Intel easily topped analysts' estimates in its first quarter Tuesday, raking in $2.73bn (£1.72bn), or 78 cents a share, on sales of $8bn.
First Call consensus expected the world's largest semiconductor manufacturer to earn 69 cents a share in the quarter.
Ahead of the earnings report, Intel shares closed up 6 to 129. Net income, excluding acquisition-related costs, was $3.1bn, or 88 cents a share, up 52 percent from the year-ago quarter.
Company officials said the Internal Revenue Service had closed its examination of the company's tax returns up to and including 1998. As part of this closure, the company reversed previously accrued taxes reducing the quarter's tax provision by $600m, or 17 cents a share. Exluding the tax gains, Intel earned 71 cents a share in the quarter.
The $8bn in sales represents a 13 percent improvement from the year-ago quarter when it earned $2bn, or 57 cents a share, on sales of $7.1bn. However, sales were off 2 percent from the $8.2bn it recorded last quarter.
"Demand in the first quarter was stronger than we expected at the beginning of the year and continues to be stronger as we enter the second quarter," said CEO Craig Barrett in a prepared release. "We also expect a strong second half, and are accelerating our investments in capacity to meet future demand."

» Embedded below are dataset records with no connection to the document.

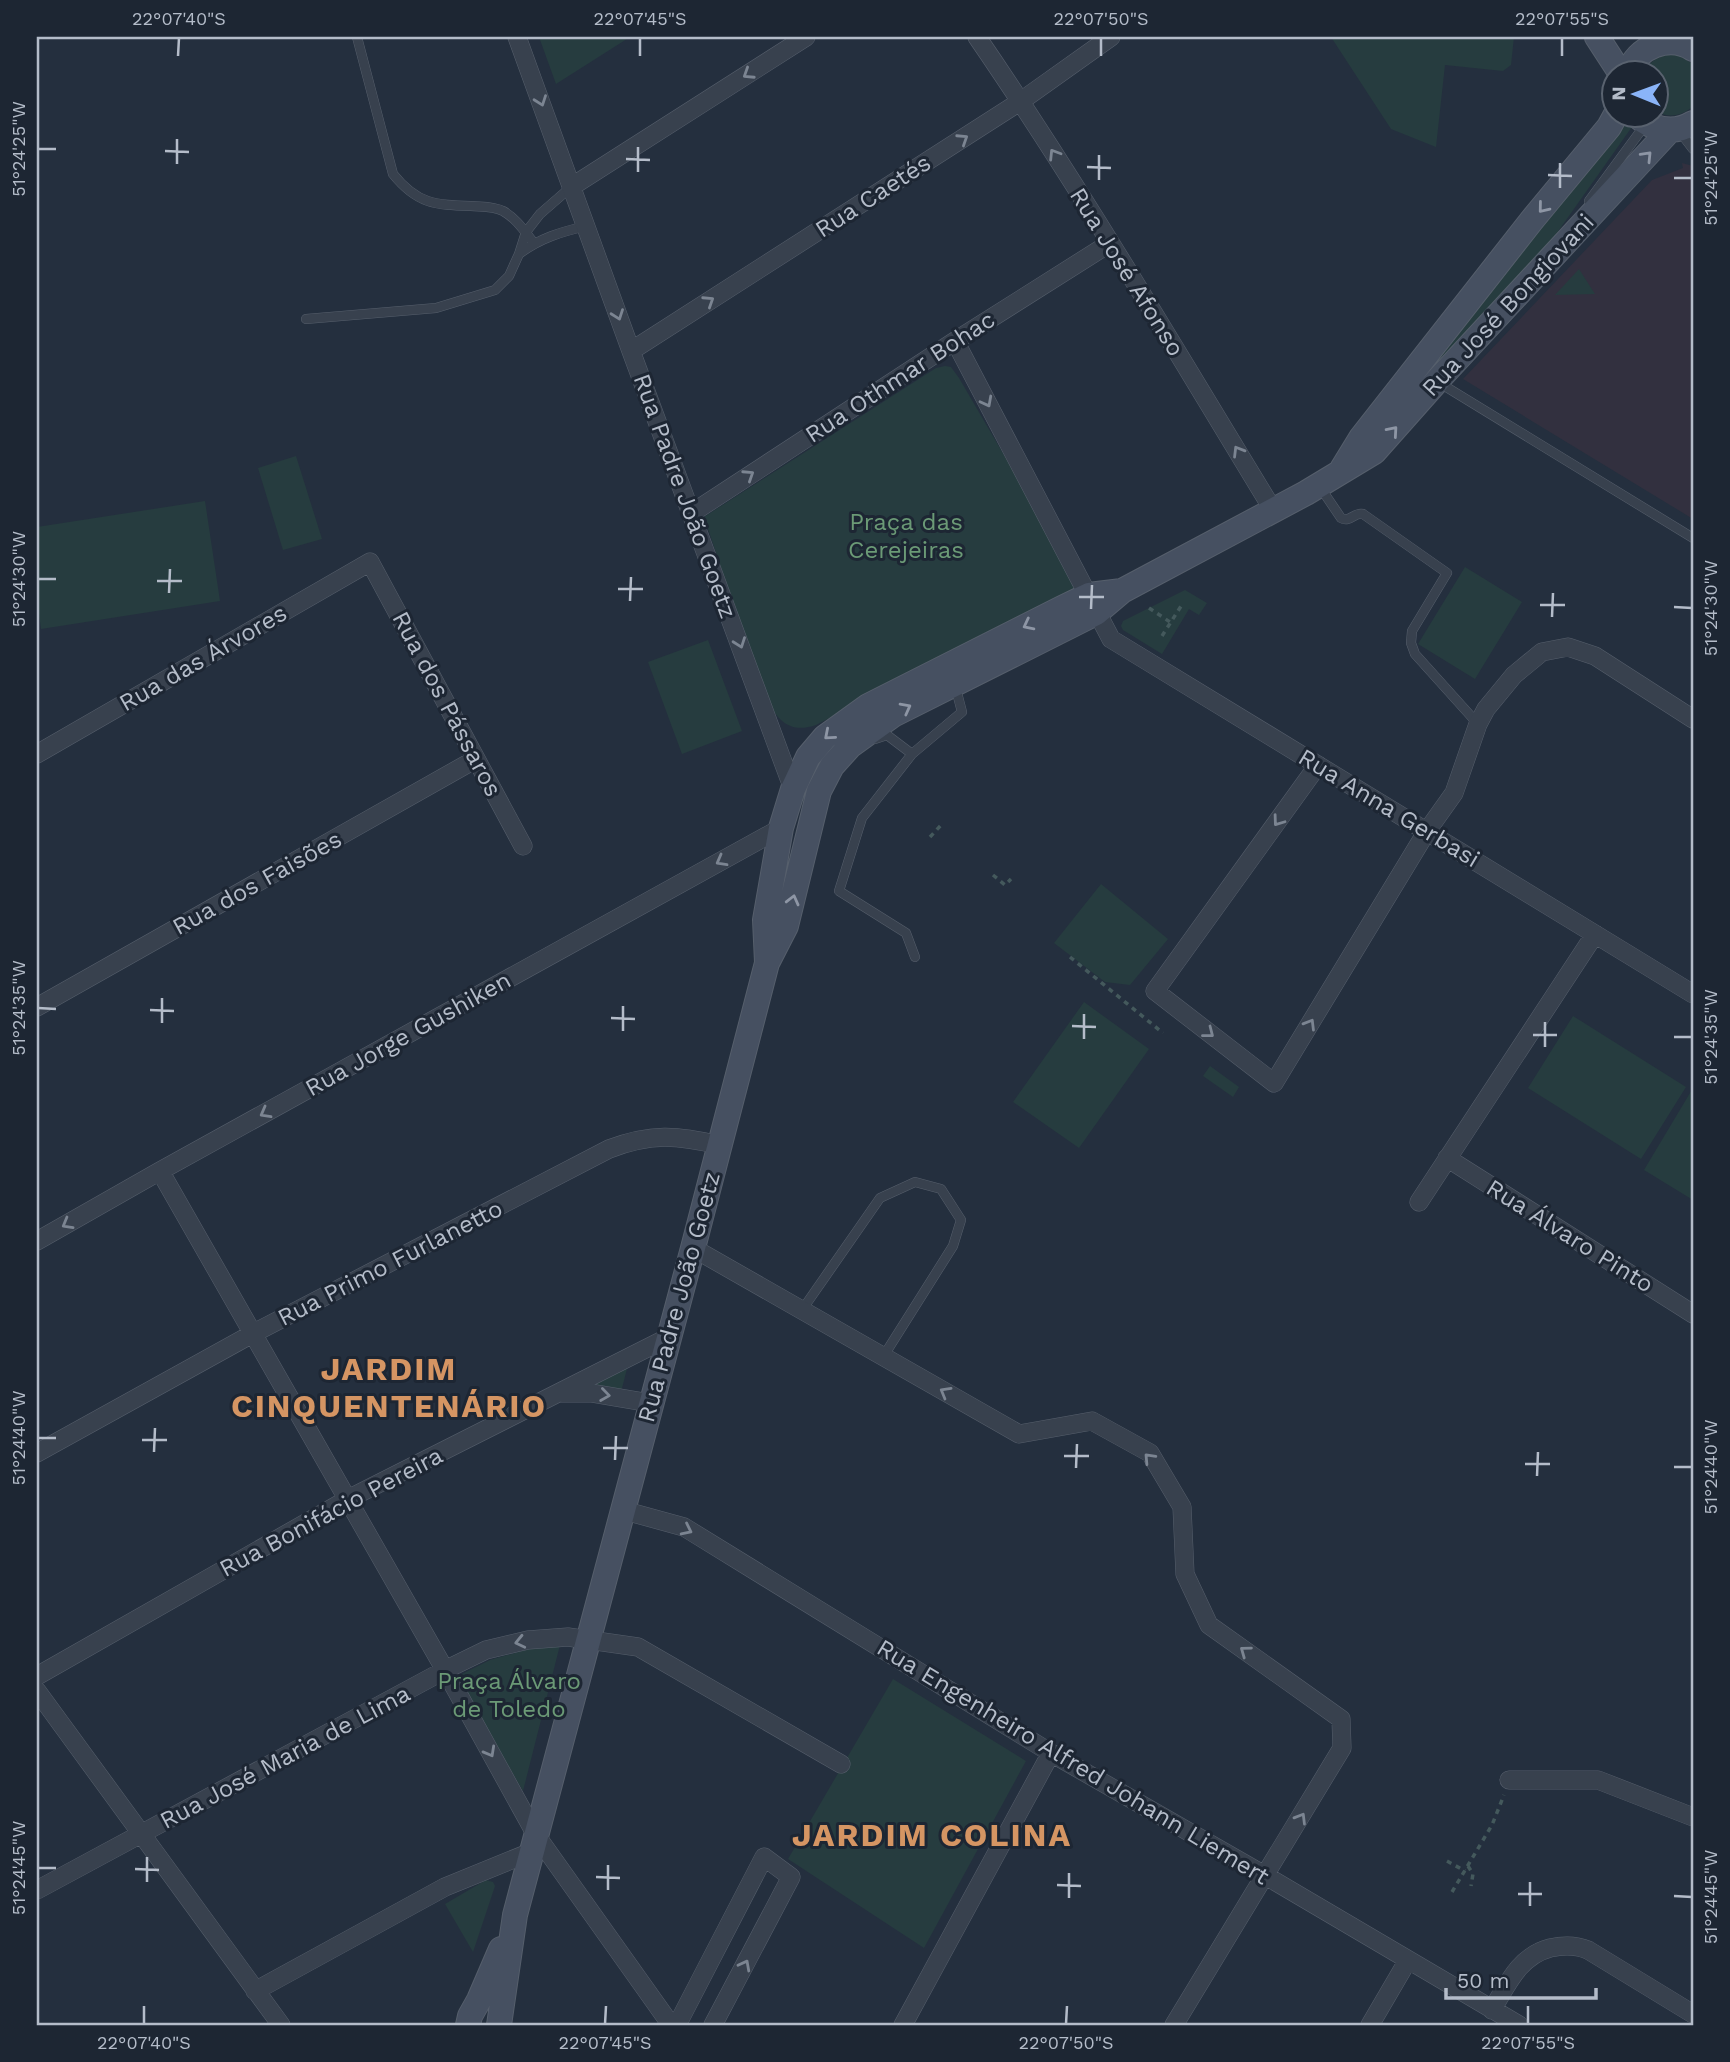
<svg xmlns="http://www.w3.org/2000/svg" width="1730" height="2062" font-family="'Work Sans',sans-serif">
	<rect width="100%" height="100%" fill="#242f3e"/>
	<path fill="#32303f" d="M 1682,163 L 1693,166 L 1693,519 L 1463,379 L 1652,180 L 1683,168 Z"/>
	<path fill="#263c3f" d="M 539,37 L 630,37 L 556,84 Z
		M 1331,37 L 1514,37 L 1511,65 L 1503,71 L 1445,65 L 1436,147 L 1391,129 Z
		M 1668,54 L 1678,55 L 1693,64 L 1693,106 C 1683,116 1670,118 1656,112 L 1656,74 L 1642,74 C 1649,62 1656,58 1668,54 Z
		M 1624,116 L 1634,124 L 1547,247 L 1366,441 Z
		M 1579,269 L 1595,294 L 1555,295 Z
		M 945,366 L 951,367 L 959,378 L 1081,587 L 816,725 C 804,729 792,730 781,720 C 763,704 750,654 742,631 C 729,593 717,555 704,517 L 936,368 Z
		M 296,456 L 322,539 L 283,550 L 258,468 Z
		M 205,501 L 220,601 L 41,629 L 37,600 L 37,527 Z
		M 1465,567 L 1522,602 L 1475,679 L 1418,644 Z
		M 1185,590 L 1207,603 L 1199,615 L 1189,609 L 1162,654 L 1123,630 L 1121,626 L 1123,621 Z
		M 708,640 L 742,731 L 682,754 L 648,662 Z
		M 1101,884 L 1168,939 L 1130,985 L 1105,982 L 1054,943 Z
		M 1084,1002 L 1149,1049 L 1079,1148 L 1013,1102 Z
		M 1573,1016 L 1686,1087 L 1641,1159 L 1528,1088 Z
		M 1210,1066 L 1239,1087 L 1233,1097 L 1203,1076 Z
		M 1693,1088 L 1693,1200 L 1644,1170 Z
		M 628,1365 L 621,1392 L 591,1384 Z
		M 560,1645 L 523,1791 L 456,1677 L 490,1660 L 529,1649 Z
		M 893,1679 L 1026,1761 L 924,1948 L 788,1859 Z
		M 486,1880 L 493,1882 L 495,1886 L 473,1952 L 445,1904 Z"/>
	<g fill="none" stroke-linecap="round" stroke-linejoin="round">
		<defs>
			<path id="lane" d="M 357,37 L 393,174 C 417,204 435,205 471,206 C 482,207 493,206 503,211 C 516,218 525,232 534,243
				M 1680,132 L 1693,149
				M 571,187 L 540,214 L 526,232 L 519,254 C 540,238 561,232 586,226
				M 1589,201 L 1645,125
				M 306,319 L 436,308 L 495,290 L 509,276 L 519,254
				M 1438,382 L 1693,538
				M 1320,487 L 1341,518 C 1350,523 1354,512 1363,514 L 1447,573 L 1412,631 L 1411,643 L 1415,654 L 1478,724
				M 875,739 L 887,735 L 912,754 L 962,712 L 955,685
				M 912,754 L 862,818 L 839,891 L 906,933 L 915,957
				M 802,1310 L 880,1198 L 915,1182 L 941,1189 L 961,1220 L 953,1246 L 883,1357"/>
			<path id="street" d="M 517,37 L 631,351 L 793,789
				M 977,37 C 1082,190 1176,351 1273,510
				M 571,187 L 806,37
				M 955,341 L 1111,639 L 1693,994
				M 631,351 L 1021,101 L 1111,37
				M 692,513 L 955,341 L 1110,243
				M 37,754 L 370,562 L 523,846
				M 1318,765 L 1155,991 L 1274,1083 L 1427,831 L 1454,793 L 1478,724 L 1486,709 L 1514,675 L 1542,652 L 1568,647 L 1595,656 L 1693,719
				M 37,1007 L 476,759
				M 1447,1158 L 1693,1314
				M 160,1171 L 445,1670 L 536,1835 L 671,2025
				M 1419,1202 L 1595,934
				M 37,1241 L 160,1171 L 781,828
				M 693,1248 L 1019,1434 L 1092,1421 L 1150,1453 L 1182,1507 L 1185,1574 L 1209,1625 L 1341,1719 L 1342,1748 L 1174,2025
				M 562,1393 L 591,1393 L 650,1403
				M 37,1453 L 252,1334 L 609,1149 C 651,1133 677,1135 719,1145
				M 622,1510 L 684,1527 L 1051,1753 L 1266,1876 L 1519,2025
				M 37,1676 L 348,1499 L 667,1338
				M 37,1691 L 281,2025
				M 1509,1780 L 1598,1780 L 1693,1817
				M 37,1890 L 445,1670 L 486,1650 L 528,1640 L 568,1637 L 638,1647 L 841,1764
				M 255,1991 L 445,1887 L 531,1852
				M 1492,2010 C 1507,1985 1519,1956 1550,1948 C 1563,1945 1576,1945 1588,1950 L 1693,2014
				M 677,2025 L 764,1857 L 791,1877 L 713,2025
				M 903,2025 L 1051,1753
				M 1370,2025 L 1408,1960"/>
			<path id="secondary" d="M 1597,37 L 1621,74
				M 1628,74 C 1636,46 1670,34 1693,49
				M 1637,116 C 1654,130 1673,135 1693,123
				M 1342,469 L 1361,438 L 1532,220 L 1609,127 L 1615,116
				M 767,962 L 765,920 L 781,828 L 793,789 L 808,757 L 825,737 L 868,706 L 1062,608 L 1089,595 L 1122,591
				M 468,2025 L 470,2016 L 479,2000 L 501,1949
				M 499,2025 L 515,1915 L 693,1248 L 767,963 L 786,926 L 819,791 L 832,766 L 850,746 L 893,715 L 1096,613 L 1122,591 L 1306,493 L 1374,452 L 1437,381 L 1670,130"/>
		</defs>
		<use href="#lane" stroke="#565f6c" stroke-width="10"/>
		<use href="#street" stroke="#565f6c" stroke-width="19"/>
		<use href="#secondary" stroke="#565f6c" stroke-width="26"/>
		<path stroke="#44595c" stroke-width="3.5" stroke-dasharray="5 5" stroke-linecap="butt" d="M 1149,608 L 1170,622
			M 1162,636 L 1183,603
			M 930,837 L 943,823
			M 993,875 L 1005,885 L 1011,879
			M 1070,957 L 1163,1033
			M 1447,1861 L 1465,1871
			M 1468,1866 L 1473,1874 L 1471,1886
			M 1452,1892 L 1492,1825 L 1504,1795"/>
		<use href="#lane" stroke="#38414e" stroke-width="9"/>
		<use href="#street" stroke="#38414e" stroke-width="18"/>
		<use href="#secondary" stroke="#465061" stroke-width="24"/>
	</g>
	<defs><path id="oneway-chevron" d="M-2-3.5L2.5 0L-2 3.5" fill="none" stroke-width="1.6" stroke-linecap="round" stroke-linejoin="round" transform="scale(1.75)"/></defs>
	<g stroke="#7c8592">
		<use href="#oneway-chevron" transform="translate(748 74) rotate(147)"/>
		<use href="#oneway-chevron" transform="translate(541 101) rotate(70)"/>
		<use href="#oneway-chevron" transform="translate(963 139) rotate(-33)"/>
		<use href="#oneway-chevron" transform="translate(1054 154) rotate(-122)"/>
		<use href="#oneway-chevron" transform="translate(709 301) rotate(-33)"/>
		<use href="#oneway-chevron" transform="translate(618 315) rotate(70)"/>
		<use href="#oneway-chevron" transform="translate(987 402) rotate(62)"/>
		<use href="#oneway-chevron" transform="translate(1238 451) rotate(-121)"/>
		<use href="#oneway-chevron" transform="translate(749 475) rotate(-33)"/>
		<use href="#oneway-chevron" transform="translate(740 643) rotate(70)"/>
		<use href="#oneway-chevron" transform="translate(1278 821) rotate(126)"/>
		<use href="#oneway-chevron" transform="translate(721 861) rotate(151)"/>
		<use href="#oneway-chevron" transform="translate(1310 1024) rotate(-59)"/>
		<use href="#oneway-chevron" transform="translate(1209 1033) rotate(38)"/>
		<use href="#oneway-chevron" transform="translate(265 1113) rotate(151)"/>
		<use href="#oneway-chevron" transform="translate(67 1224) rotate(150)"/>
		<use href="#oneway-chevron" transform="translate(945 1392) rotate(-150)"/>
		<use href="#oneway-chevron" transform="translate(605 1395) rotate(8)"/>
		<use href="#oneway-chevron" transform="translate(1149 1458) rotate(-133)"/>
		<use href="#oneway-chevron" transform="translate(687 1530) rotate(26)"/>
		<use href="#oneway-chevron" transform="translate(520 1642) rotate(167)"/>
		<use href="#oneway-chevron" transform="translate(1245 1651) rotate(-144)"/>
		<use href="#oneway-chevron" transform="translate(490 1752) rotate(61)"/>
		<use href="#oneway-chevron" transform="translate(1301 1818) rotate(-59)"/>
		<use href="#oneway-chevron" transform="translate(745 1965) rotate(-62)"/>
	</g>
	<g stroke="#8e96a5">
		<use href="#oneway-chevron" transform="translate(1647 156) rotate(-46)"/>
		<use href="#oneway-chevron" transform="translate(1543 208) rotate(129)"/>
		<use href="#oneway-chevron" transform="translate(1393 431) rotate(-49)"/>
		<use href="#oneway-chevron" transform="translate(1028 625) rotate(153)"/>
		<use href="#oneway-chevron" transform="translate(906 708) rotate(-28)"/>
		<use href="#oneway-chevron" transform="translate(829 735) rotate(139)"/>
		<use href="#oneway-chevron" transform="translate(793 900) rotate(-76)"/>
	</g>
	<path fill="none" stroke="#b4bcc9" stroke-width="2.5" d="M 178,56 L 179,38M 640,56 L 640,38M 1101,56 L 1101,38M 1562,56 L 1562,38M 38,149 L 56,149M 165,151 L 189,152M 626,159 L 650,160M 177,164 L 177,139M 1087,167 L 1111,168M 638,172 L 638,147M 1548,175 L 1572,176M 1674,178 L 1692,178M 1099,180 L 1099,155M 1560,188 L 1560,163M 38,579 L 56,579M 157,581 L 182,581M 618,589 L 643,589M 169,593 L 170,569M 1079,597 L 1104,597M 630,601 L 631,577M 1540,605 L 1565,605M 1674,607 L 1692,608M 1091,609 L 1092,585M 1552,617 L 1553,593M 38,1008 L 56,1009M 150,1010 L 174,1011M 611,1018 L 635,1019M 162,1023 L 162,998M 1072,1026 L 1096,1027M 623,1031 L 623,1006M 1533,1035 L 1557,1035M 1674,1037 L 1692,1037M 1084,1039 L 1084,1014M 1545,1047 L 1545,1022M 38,1438 L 56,1438M 142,1440 L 167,1440M 603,1448 L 628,1448M 154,1452 L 155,1428M 1064,1456 L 1089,1456M 615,1460 L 616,1436M 1525,1464 L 1550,1464M 1674,1467 L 1692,1467M 1076,1468 L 1077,1444M 1537,1476 L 1538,1452M 38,1868 L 56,1868M 135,1869 L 159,1870M 596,1877 L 620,1878M 147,1882 L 147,1857M 1057,1885 L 1081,1886M 608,1890 L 608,1865M 1518,1894 L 1542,1894M 1674,1896 L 1692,1897M 1069,1898 L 1069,1873M 1530,1906 L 1530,1882M 144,2024 L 144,2006M 605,2024 L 606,2006M 1066,2024 L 1067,2006M 1528,2024 L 1528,2006"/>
	<g text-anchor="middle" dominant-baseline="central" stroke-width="6" stroke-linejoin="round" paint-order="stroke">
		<g font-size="24" fill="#b4bcc9" stroke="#1d2633">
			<text transform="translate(873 196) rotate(-33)">Rua Caetés</text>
			<text transform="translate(1127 272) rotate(58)">Rua José Afonso</text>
			<text transform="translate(1508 305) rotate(-47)">Rua José Bongiovani</text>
			<text transform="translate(900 377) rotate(-33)">Rua Othmar Bohac</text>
			<text transform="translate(685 496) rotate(70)">Rua Padre João Goetz</text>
			<text transform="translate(203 658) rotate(-30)">Rua das Árvores</text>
			<text transform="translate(447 704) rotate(62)">Rua dos Pássaros</text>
			<text transform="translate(1389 808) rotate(31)">Rua Anna Gerbasi</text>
			<text transform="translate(257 883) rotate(-29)">Rua dos Faisões</text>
			<text transform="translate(408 1034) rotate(-29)">Rua Jorge Gushiken</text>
			<text transform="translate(1570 1236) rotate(32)">Rua Álvaro Pinto</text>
			<text transform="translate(390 1263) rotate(-27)">Rua Primo Furlanetto</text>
			<text transform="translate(679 1297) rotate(-75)">Rua Padre João Goetz</text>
			<text transform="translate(331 1512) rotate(-28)">Rua Bonifácio Pereira</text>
			<text transform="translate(285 1757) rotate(-28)">Rua José Maria de Lima</text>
			<text transform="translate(1073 1762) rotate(31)">Rua Engenheiro Alfred Johann Liemert</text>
		</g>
		<g font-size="24" fill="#6b9a76" stroke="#1d2633">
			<text x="906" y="522">Praça das<tspan x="906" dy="28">Cerejeiras</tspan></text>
			<text x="509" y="1681">Praça Álvaro<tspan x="509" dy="28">de Toledo</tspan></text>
		</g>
		<g font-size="32" font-weight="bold" letter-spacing="2" fill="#d59563" stroke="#1d2633">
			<text x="389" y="1369">JARDIM<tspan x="389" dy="37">CINQUENTENÁRIO</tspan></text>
			<text x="932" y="1835">JARDIM COLINA</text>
		</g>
	</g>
	<rect width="1730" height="2062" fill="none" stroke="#1d2633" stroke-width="77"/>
	<g transform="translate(1635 94) rotate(271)"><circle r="33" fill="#1d2633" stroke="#59626f" stroke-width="2"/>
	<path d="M0-5L12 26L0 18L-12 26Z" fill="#8ab4f8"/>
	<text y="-10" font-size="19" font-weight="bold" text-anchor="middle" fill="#b4bcc9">N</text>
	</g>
	<path d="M1446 1988v10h150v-10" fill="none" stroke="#b4bcc9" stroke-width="3.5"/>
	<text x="1457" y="1988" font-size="21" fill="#b4bcc9" stroke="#1d2633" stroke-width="5" paint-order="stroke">50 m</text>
	<rect x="38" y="38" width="1654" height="1986" fill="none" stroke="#b4bcc9" stroke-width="2.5"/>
	<g font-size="18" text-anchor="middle" fill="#b4bcc9">
		<text x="179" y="25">22°07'40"S</text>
		<text x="640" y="25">22°07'45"S</text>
		<text x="1101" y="25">22°07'50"S</text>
		<text x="1562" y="25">22°07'55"S</text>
		<text transform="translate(19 149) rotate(-90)" y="6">51°24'25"W</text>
		<text transform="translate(1711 178) rotate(-90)" y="6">51°24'25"W</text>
		<text transform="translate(19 579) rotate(-90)" y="6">51°24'30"W</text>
		<text transform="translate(1711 608) rotate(-90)" y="6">51°24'30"W</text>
		<text transform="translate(19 1008) rotate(-90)" y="6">51°24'35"W</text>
		<text transform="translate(1711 1037) rotate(-90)" y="6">51°24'35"W</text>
		<text transform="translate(19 1438) rotate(-90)" y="6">51°24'40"W</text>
		<text transform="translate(1711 1467) rotate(-90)" y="6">51°24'40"W</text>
		<text transform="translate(19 1868) rotate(-90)" y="6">51°24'45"W</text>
		<text transform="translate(1711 1897) rotate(-90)" y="6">51°24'45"W</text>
		<text x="144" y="2049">22°07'40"S</text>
		<text x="605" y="2049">22°07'45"S</text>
		<text x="1066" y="2049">22°07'50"S</text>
		<text x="1528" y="2049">22°07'55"S</text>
	</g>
</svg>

Demand was so strong in the first quarter that the chipmaker was completely sold out of some versions of its Pentium III microprocessors.
"We expect PC unit growth will accelerate in the second half," said analyst Mark Edelstone of Morgan Stanley Dean Witter, in research note. "Intel is in a very good position to benefit from an uptick in demand."
Barrett went on to say Intel's ramping up its 0.18-micron technology at five manufacturing sites and will expand to eight sites by year's end.
Last quarter, Intel earned $2.4bn, or 69 cents a share, on sales of $8.2 bn.
Looking ahead, Intel says it expects sales to remain relatively flat at around $8 billion in its second quarter.
Gross profit margins will be flat to down a point from the 63 percent it enjoyed in the first quarter, primarily due to the ramp costs associated with its 0.18-micron manufacturing sites.
During the quarter, the company repurchased a total of 9.8 million shares of common stock, at a cost of $1bn, under an ongoing program. Since the program began in 1990, the company has repurchased 669.7 million shares at a total cost of $19.2bn.
Intel shares moved up to a 52-week high of 145 3/8 in March after bottoming out at 50 1/8 in June.
Thirty-five of the 39 analysts covering the stock maintain either a "buy" or "strong buy" recommendation.
First Call consensus expects Intel to pocket $2.96 a share in the fiscal year.